AT&T CEO Says Government Should Have Final Say On Encryption, Not Apple Or Silicon Valley

The U.S. Government isn’t too happy about efforts by Silicon Valley to enable device encryption, which keeps user data protected and out of the reach of law enforcement agencies. FBI Director James Comey abhors smartphone encryption, and has come out against it on numerous occasions.

“The notion that people have devices, again, that with court orders, based on a showing of probable cause in a case involving kidnapping or child exploitation or terrorism, we could never open that phone? My sense is that we've gone too far when we've gone there,” said Comey in 2014. “As a country, I don't know why we would want to put people beyond the law.”

If you ask AT&T CEO Randall Stephenson about the issue, he’d tell you that Silicon Valley is barking up the wrong tree when it comes to fighting back against the government on encryption. “I don’t think it is Silicon Valley’s decision to make about whether encryption is the right thing to do,” said Stephenson when speaking this week at the World Economic Forum. “I understand Tim Cook’s decision, but I don’t think it’s his decision to make.”

randall stephenson
AT&T CEO Randall Stephenson

Stephenson went on to add that “I personally think that this is an issue that should be decided by the American people and Congress, not by companies.”

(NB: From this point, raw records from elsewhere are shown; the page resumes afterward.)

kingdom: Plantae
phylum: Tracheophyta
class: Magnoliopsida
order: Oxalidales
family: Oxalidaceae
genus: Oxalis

Apple CEO Tim Cook, who Stephenson called out by name, has been an outspoken critic of the U.S. Government’s wish to weaken device encryption under the guise of fighting terrorism and other heinous crimes. "Here's the situation is on your smartphone today, on your iPhone, there's likely health information, there's financial information,” said Cook in an interview with CBS’ 60 Minutes in December. “There are intimate conversations with your family, or your co-workers. There's probably business secrets and you should have the ability to protect it. And the only way we know how to do that, is to encrypt it."

On the subject of backdoor access for law enforcement, Cook has dismissed the idea, stating, “The reality is if you put a back door in, that back door's for everybody, for good guys and bad guys."

Fighting back against similar measures in the United Kington, an Apple representative reiterated Cook’s comments on backdoors, adding, “A key left under the doormat would not just be there for the good guys. The bad guys would find it too.”

Stephenson also took issue with the notion that AT&T is somehow complicit or a willing partner in insuring that the government gains access to its customer database or gives the government extreme powers to use its network for snooping purposes.

“It is silliness to say there’s some kind of conspiracy between the U.S. government and AT&T,” said Stephenson, who continued, adding that his company only complies with government demands after is had received a court order or warrant.